Like the 1987 Arnold Schwarzenegger film of the same name, The Running Man is an adaptation of the Stephen King novel, set in a dystopian corporatist future where the public is placated by brain rot television. Richards becomes a contestant on a game show in which ordinary people are set loose across America and hunted by a team of elite killers. As the game plays out, the viewing public is rewarded for tips that lead to a kill. The game’s host, Bobby T (an electric Colman Domingo), portrays the contestants as foul, anti-American, and angry; Richards’ union activity is reframed as a conspiracy to share corporate secrets with Communists. And then the question becomes whether the public will side with the runner or the hunters, and how long the runner, whose winnings increase by the day, will survive. 

But unlike the 1980s version, which was essentially a big-man action romp in the era’s usual style, Wright’s adaptation channels King’s left-wing politics with far more vigor. And though it was written and produced before Mamdani’s unlikely rise, it shares the same dismal, angry economic worldview, in which wealthy people and corporate overlords manipulate a cruel and uncaring system for personal gain while exploiting workers at the bottom. I was almost surprised when there wasn’t a lecture on affordability.

=======

Parts of the exercise
- 1) In the film review above, who plays the game show host Bobby T?
- 2) Rewrite everything in the film review from "But unlike the" down to "lecture on affordability.", putting "force" in place of "vigor".

Entries supplied

=======

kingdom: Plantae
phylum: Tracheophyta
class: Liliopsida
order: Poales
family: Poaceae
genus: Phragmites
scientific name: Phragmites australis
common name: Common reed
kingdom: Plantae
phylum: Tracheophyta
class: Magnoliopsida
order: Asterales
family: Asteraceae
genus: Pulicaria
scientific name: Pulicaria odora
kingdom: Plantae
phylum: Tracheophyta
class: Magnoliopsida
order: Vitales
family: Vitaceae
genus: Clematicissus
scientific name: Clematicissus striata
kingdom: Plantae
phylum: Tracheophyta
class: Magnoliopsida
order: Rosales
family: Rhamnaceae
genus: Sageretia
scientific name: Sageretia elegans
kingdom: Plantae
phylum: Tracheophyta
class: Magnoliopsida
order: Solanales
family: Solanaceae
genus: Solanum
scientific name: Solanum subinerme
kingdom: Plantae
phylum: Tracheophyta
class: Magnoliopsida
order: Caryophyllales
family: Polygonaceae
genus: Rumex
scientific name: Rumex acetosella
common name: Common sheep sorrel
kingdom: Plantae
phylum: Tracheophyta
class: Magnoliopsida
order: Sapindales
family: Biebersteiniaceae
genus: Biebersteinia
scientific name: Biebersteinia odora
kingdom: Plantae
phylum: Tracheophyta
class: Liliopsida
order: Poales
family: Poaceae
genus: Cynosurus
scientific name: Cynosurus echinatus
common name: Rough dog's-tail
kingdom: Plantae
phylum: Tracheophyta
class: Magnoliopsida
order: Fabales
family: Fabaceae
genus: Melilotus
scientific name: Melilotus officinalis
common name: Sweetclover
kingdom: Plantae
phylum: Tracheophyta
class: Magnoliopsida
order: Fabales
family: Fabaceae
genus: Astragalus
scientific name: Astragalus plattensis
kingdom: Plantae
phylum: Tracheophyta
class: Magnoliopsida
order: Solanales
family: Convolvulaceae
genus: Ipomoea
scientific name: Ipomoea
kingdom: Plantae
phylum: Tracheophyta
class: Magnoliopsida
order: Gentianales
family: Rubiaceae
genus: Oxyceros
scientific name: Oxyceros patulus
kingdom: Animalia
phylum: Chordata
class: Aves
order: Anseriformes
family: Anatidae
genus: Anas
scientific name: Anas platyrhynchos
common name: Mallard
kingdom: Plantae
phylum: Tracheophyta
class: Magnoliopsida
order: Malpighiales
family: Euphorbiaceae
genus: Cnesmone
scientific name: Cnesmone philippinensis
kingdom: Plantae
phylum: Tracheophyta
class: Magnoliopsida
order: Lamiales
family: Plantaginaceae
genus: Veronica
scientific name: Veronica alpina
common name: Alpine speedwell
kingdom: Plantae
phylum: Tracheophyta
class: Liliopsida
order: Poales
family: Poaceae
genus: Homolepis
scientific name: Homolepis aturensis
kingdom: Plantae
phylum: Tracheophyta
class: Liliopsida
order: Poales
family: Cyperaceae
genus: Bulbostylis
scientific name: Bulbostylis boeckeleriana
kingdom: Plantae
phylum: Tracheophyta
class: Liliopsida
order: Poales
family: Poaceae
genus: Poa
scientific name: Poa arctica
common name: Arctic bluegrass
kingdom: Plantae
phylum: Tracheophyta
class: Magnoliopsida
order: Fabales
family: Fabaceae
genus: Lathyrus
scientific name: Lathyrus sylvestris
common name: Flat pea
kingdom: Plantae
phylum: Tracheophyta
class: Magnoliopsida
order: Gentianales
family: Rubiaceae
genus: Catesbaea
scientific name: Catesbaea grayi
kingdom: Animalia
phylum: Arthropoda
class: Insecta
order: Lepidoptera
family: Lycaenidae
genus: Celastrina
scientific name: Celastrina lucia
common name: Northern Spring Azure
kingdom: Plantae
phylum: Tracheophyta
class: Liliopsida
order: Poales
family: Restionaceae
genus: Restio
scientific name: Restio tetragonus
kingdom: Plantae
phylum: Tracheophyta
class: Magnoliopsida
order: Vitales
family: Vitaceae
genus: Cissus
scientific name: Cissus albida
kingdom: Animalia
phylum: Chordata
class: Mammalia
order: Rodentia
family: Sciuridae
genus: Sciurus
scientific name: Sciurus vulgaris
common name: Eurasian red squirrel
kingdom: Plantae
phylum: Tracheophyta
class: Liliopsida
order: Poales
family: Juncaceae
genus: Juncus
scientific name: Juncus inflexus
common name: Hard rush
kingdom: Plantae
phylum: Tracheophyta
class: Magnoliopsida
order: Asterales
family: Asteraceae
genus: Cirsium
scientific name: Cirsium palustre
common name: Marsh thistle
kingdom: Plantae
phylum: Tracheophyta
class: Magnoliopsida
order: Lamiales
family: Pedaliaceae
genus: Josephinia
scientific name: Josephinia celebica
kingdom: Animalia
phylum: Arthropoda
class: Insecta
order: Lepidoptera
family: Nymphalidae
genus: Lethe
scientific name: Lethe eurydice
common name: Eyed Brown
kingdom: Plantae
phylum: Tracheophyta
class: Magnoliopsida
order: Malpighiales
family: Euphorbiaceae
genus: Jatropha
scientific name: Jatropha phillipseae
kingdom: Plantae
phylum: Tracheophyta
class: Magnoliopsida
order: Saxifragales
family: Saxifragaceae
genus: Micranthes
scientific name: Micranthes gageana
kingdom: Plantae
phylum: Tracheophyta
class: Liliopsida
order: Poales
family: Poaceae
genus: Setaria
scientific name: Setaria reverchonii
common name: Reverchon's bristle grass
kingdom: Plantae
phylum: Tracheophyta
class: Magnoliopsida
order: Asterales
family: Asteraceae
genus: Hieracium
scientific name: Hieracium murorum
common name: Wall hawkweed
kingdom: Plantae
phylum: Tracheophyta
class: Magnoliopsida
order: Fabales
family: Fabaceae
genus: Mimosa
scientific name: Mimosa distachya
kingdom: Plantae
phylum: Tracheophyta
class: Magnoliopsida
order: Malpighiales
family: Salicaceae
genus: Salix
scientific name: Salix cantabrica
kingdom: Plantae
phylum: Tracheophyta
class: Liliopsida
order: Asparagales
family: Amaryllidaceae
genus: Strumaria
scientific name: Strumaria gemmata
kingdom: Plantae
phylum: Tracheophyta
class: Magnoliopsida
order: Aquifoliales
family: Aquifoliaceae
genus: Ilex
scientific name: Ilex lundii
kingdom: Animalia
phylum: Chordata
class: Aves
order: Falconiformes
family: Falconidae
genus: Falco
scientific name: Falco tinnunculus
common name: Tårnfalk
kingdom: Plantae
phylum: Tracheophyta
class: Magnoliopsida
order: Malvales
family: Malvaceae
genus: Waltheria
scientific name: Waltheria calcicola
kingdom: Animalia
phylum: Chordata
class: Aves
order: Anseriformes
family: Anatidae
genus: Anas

=======

Answers
- 1) Colman Domingo

- 2)
But unlike the 1980s version, which was essentially a big-man action romp in the era’s usual style, Wright’s adaptation channels King’s left-wing politics with far more force. And though it was written and produced before Mamdani’s unlikely rise, it shares the same dismal, angry economic worldview, in which wealthy people and corporate overlords manipulate a cruel and uncaring system for personal gain while exploiting workers at the bottom. I was almost surprised when there wasn’t a lecture on affordability.